**Task brief:** Treat the line containing "middle tip: (527, 309)" as the first line of the answer and the last line of the data as its final line, reproducing every line between exactly.

(Stored entries)

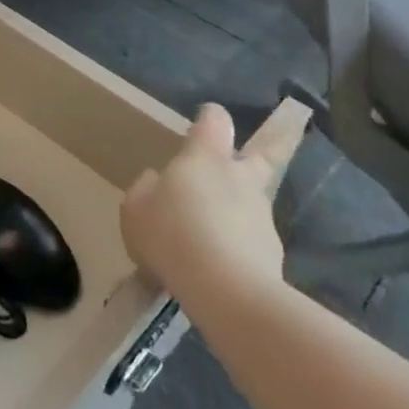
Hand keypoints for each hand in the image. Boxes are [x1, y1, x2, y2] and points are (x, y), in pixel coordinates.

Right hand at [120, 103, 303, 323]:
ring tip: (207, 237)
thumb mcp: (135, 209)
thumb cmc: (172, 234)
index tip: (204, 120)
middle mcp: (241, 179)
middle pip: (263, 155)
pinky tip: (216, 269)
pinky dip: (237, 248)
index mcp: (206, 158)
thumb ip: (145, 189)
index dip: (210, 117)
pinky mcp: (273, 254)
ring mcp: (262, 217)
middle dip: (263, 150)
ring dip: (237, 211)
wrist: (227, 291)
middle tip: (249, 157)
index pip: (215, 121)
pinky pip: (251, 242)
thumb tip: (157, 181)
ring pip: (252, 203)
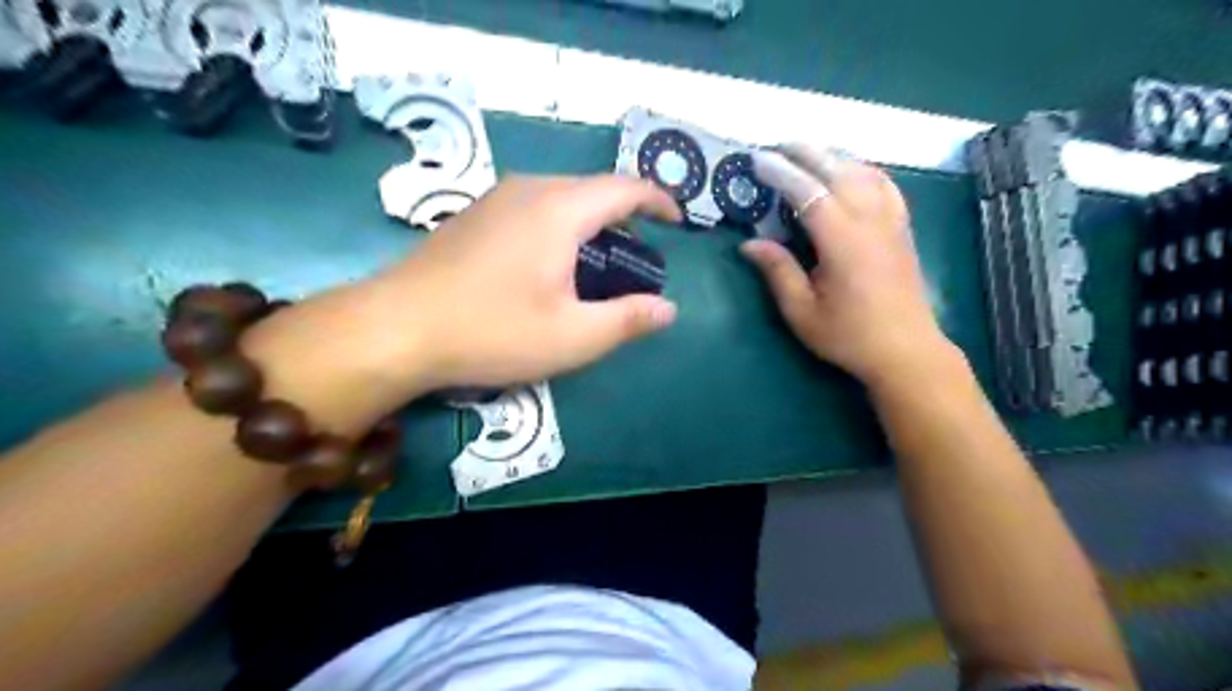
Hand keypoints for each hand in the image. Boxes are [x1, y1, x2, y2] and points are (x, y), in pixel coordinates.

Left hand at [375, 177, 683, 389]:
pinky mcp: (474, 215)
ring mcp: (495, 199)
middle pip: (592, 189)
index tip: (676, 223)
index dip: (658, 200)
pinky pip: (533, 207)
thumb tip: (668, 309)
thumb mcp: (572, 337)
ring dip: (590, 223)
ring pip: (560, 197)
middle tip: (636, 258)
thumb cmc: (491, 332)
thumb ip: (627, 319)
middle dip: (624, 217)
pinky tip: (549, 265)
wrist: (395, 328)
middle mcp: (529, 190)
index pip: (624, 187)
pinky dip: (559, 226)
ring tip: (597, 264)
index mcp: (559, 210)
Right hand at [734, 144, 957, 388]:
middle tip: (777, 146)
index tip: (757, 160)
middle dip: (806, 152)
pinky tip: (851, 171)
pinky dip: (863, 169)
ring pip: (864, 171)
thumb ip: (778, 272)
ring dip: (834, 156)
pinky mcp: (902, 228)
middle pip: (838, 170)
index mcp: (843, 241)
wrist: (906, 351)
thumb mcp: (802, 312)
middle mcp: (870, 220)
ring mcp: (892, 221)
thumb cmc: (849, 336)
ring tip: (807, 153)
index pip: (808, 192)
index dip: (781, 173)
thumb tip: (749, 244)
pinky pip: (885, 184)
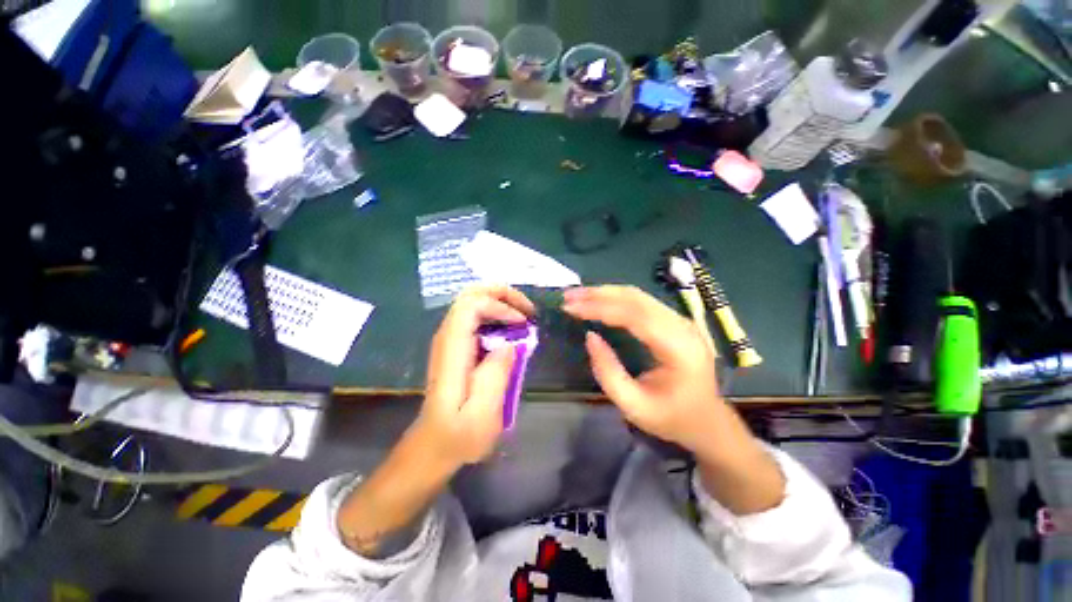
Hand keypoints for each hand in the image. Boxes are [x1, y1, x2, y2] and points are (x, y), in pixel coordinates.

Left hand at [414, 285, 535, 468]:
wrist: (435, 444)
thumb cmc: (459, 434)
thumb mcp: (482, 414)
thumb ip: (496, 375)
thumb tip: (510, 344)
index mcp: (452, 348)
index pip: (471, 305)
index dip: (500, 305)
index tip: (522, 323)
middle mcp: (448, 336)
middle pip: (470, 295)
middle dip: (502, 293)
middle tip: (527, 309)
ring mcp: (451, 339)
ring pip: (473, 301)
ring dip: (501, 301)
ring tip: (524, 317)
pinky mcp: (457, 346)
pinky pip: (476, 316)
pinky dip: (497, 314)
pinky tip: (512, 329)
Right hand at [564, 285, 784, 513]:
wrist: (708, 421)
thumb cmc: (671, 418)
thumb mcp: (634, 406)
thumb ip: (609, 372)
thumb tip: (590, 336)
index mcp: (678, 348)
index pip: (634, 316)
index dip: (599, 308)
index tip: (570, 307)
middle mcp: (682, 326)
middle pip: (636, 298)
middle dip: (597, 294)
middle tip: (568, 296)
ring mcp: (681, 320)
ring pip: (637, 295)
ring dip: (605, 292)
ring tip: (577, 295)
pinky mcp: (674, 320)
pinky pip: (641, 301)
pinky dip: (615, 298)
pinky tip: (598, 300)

**Solution to this task:**
middle tip: (527, 309)
ring mcp: (451, 339)
ring pip: (473, 301)
ring dip: (501, 301)
ring tip: (524, 317)
pinky mcp: (457, 346)
pinky pip: (476, 316)
pinky dip: (497, 314)
pinky tip: (512, 329)
Right hand at [564, 285, 784, 513]:
wrist: (708, 421)
thumb cmc: (671, 418)
thumb mcp: (634, 406)
thumb ip: (609, 372)
thumb tip: (590, 336)
index mcp: (678, 348)
index pip: (634, 316)
index dip: (599, 308)
index tip: (570, 307)
middle mcp: (682, 326)
middle pip: (636, 298)
middle dip: (597, 294)
middle tip: (568, 296)
ring mcp: (681, 320)
ring pip: (637, 295)
ring dip: (605, 292)
ring tip: (577, 295)
pinky mcp: (674, 320)
pinky pip: (641, 301)
pinky dip: (615, 298)
pinky tip: (598, 300)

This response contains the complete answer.